First principle modeling of the isolated molecule identified six distinct low-energy conformations per enantiomer (one from XRPD and five calculated), all within 4 $\mathrm{k}$$\mathrm{J}$ ${\mathrm{mol}}^{-1}$ of the global minimum. These conformations are separated by relatively low energy barriers (8$\mathrm{k}$$\mathrm{J}$ ${\mathrm{mol}}^{-1}$–15$\mathrm{k}$$\mathrm{J}$ ${\mathrm{mol}}^{-1}$), indicating a highly dynamic conformational landscape in solution and potentially under in vivo conditions. Such low barriers suggest that TA can readily interconvert between conformations and adapt its geometry to fit the surrounding molecular environment.

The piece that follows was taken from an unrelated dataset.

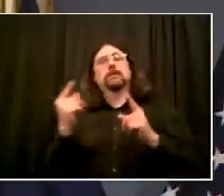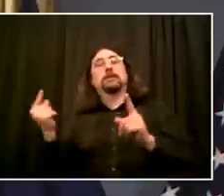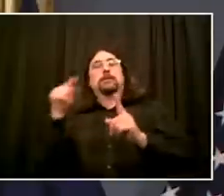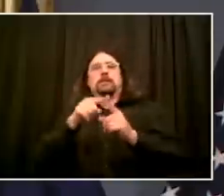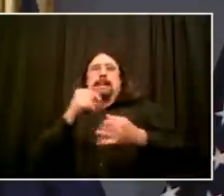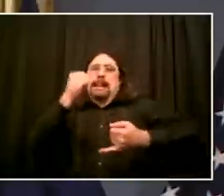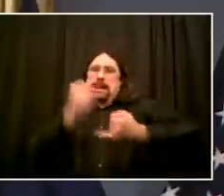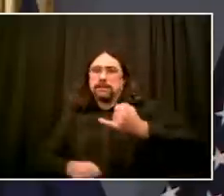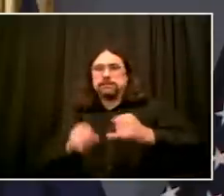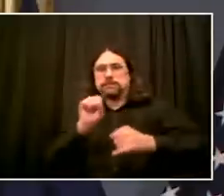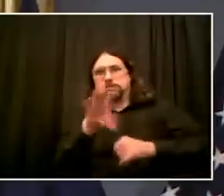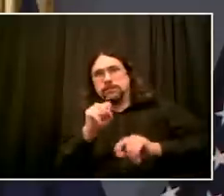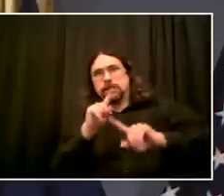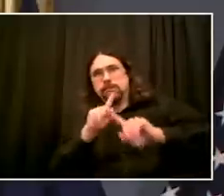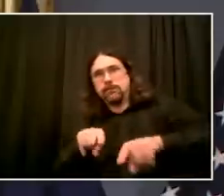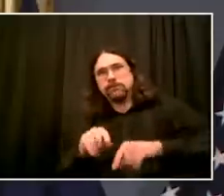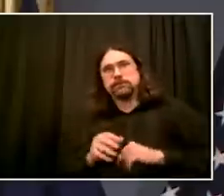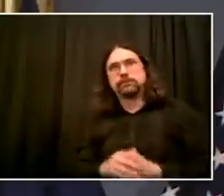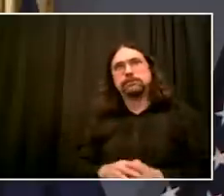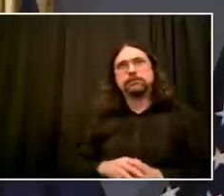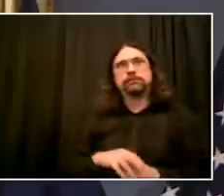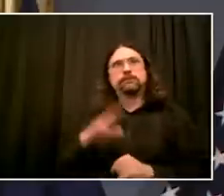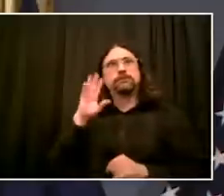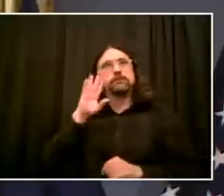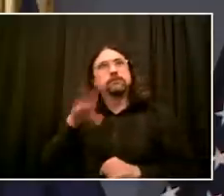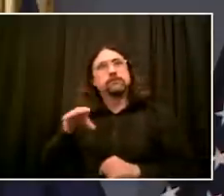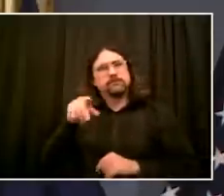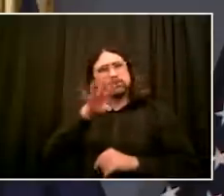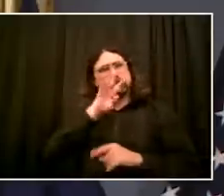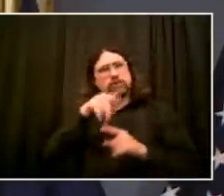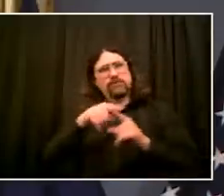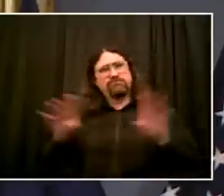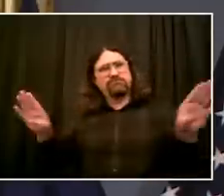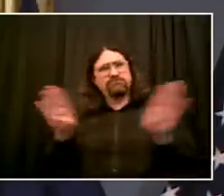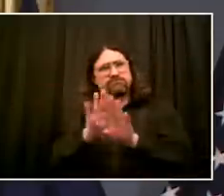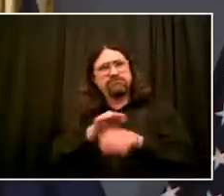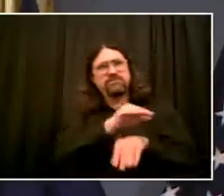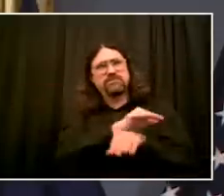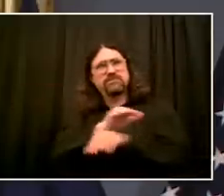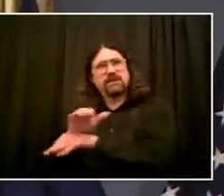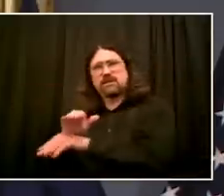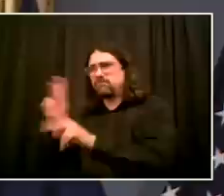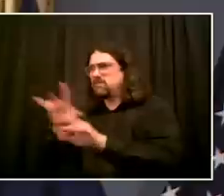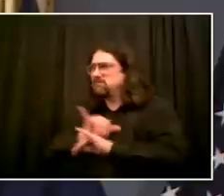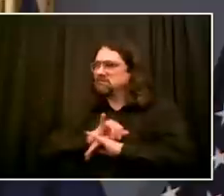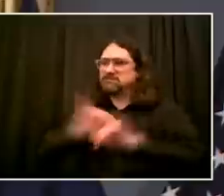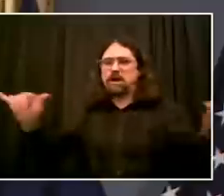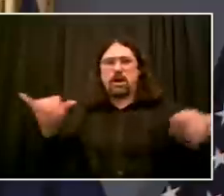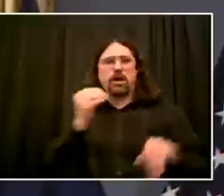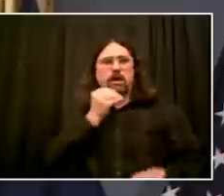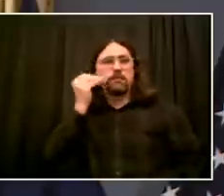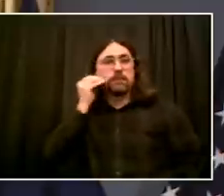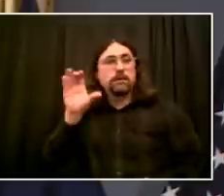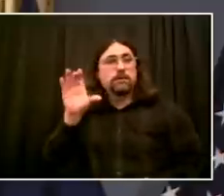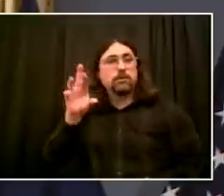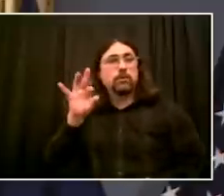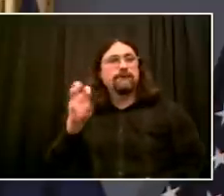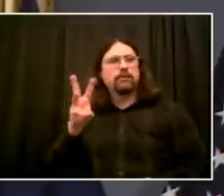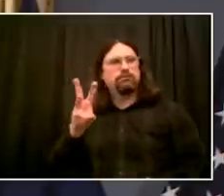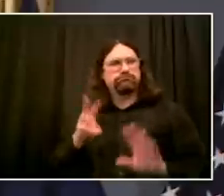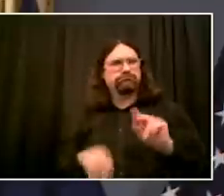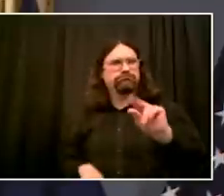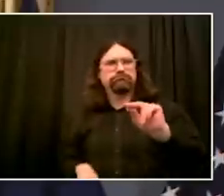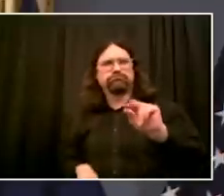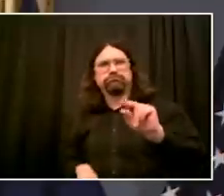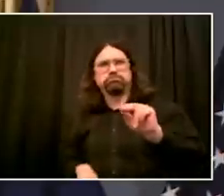Every place is different. This is a place with a strong tradition of peaceful protest and a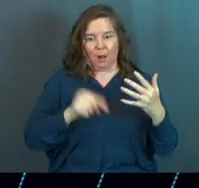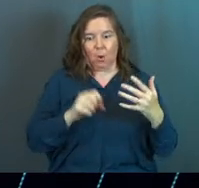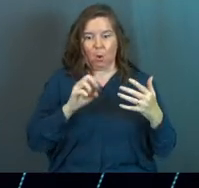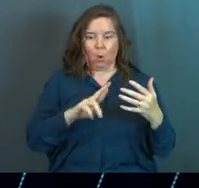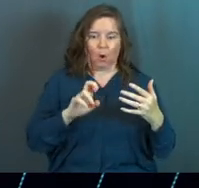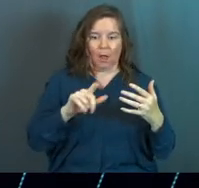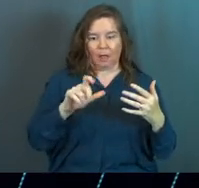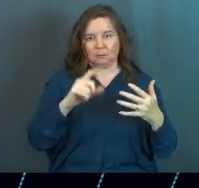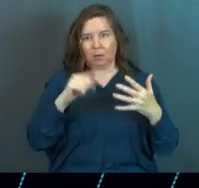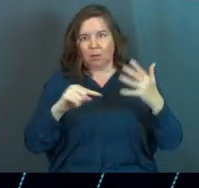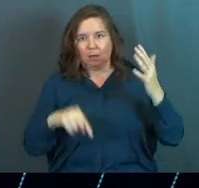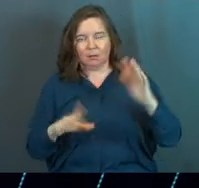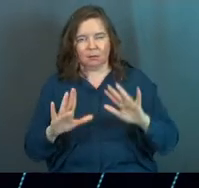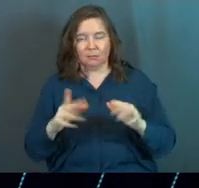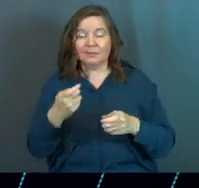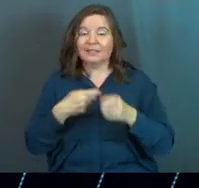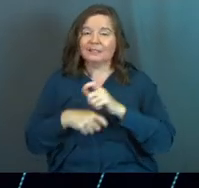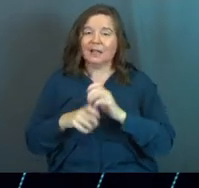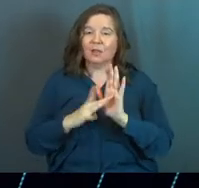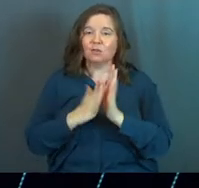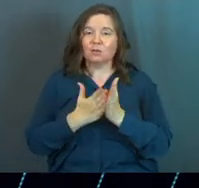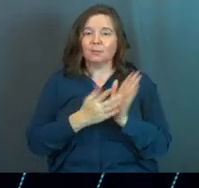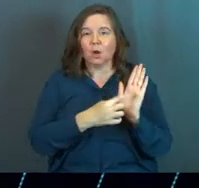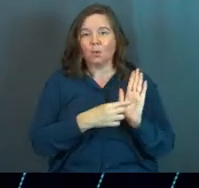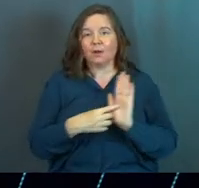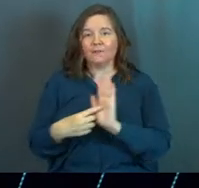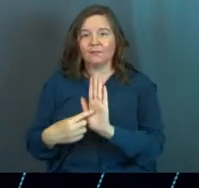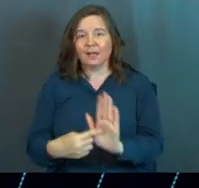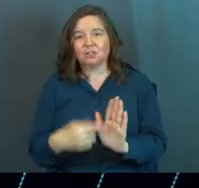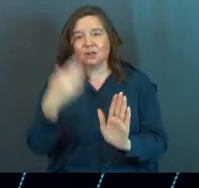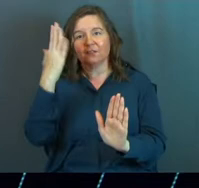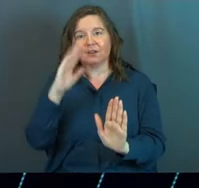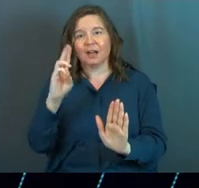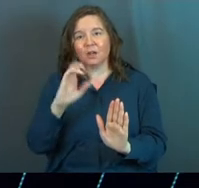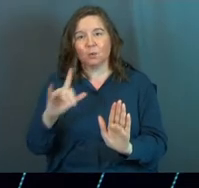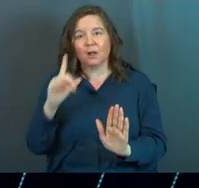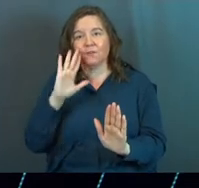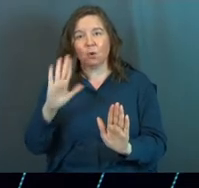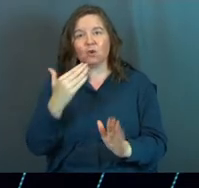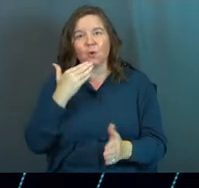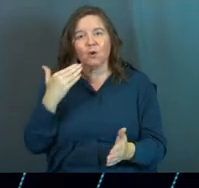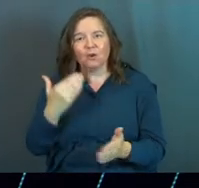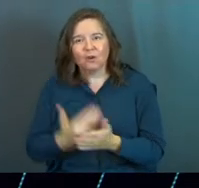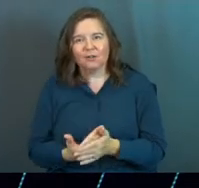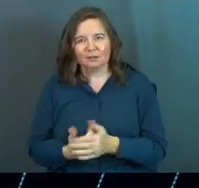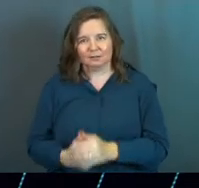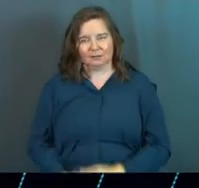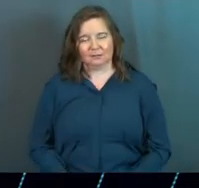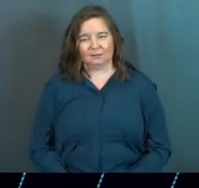Instead, the verses of scripture are a reflection of God's will for your good.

This adaptability is further supported by the crystal packing analysis. The experimentally observed R and S conformers differ from the most stable gas-phase structures due to constraints imposed by the crystal lattice. This confirms that intermolecular interactions (particularly hydrogen bonding and $\pi$-stacking highlighted by energy framework calculations) can override intrinsic conformational preferences (suggested by molecular calculations).

However, further experimental work is needed to determine whether these structural and conformational differences influence the biological activity of the two enantiomers. Overall, the combined insights from crystal structure determination and first-principles modeling provide a detailed picture of TA’s conformational flexibility and intermolecular behaviors. These findings offer a valuable foundation for future docking studies aimed at elucidating TA’s mechanism of action and guiding the design of new derivatives with improved therapeutic profiles and reduced side effects.